China has launched the first mission to successfully recover rock from the moon

China successfully launched an unmarried spacecraft on a mission to discover parts of the moon early Tuesday morning to become the third nation to collect rocks and debris from lunar satellites.

Four modules of the Chang’e 5 spacecraft, named after the ancient Chinese moon goddess, exploded over a giant Long March-5Y rocket from the Wenchang spacecraft launch site in Henan Province, southern province.

The ambitious mission spacecraft plans to land in an area called Oceans Procelararam and will try to collect lunar material with a drill of about 2 kg of rock and soil and a 7-foot surface with its robotic arm. The specimen will then be transferred to the rider.

The materials will then be transferred to the return capsule to be thrown back into the earth. The information that the samples can provide could help scientists understand more about the origin, structure and solar system of the moon.

The spacecraft will reach the surface in about three days and stay there until the end of a lunar day, which is about 14 Earth days, as it lacks the radioisotope heating units needed to prevent lunar nights.

If successful, China will only bring back lunar samples, join the United States and the former Soviet Union, and be the first country in more than 40 years.

The mission also reflects China’s ambition in space technology and its efforts to promote its space program, with the hope that a crew space station of its own will be built by 2022 and eventually send people to the moon.

The goal of the Chang 5 and future lunar missions is “to provide better technical support for future scientific and exploration activities,” the mission’s spokesman and deputy director of the Chinese National Space Administration’s Lunar Exploration and Space Engineering Center told reporters at a briefing on Monday.

“Scientific demand and technological and economic conditions will determine whether China decides to send a crew mission to the moon,” Mr Pei said.

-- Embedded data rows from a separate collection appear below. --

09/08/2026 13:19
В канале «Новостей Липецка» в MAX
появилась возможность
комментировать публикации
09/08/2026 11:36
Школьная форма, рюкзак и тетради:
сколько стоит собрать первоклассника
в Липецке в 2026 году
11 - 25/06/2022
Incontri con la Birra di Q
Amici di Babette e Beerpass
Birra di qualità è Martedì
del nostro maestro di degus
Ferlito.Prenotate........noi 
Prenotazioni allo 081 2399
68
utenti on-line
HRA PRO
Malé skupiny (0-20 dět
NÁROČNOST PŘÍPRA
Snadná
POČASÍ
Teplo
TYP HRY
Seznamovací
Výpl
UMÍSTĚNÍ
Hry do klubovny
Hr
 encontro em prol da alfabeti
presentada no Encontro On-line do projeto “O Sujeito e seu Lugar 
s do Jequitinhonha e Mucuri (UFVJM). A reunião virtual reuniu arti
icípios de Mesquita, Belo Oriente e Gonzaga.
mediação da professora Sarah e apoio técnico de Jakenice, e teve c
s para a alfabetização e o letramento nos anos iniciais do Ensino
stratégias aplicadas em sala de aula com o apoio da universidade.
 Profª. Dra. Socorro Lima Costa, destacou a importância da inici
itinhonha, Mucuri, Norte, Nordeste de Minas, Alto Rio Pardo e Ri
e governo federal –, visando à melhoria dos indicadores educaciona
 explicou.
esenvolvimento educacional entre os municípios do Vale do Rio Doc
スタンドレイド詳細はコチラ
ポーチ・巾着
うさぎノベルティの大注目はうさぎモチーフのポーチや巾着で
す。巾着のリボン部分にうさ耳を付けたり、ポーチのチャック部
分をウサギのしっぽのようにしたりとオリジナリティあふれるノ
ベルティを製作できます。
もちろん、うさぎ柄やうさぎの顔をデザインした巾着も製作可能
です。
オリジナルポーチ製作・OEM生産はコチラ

“I think in the future the exploration activities on the moon will probably be conducted in a human-machine combination,” he said.

As part of its space effort, the country successfully landed a spacecraft on the moon in 2012, becoming the first country to do so.

In July of this year, China became one of three countries launching a mission to Mars to search for signs of water on the Red Planet. According to the CNSA, the Tianwen 1 spacecraft is on its way to Mars in February.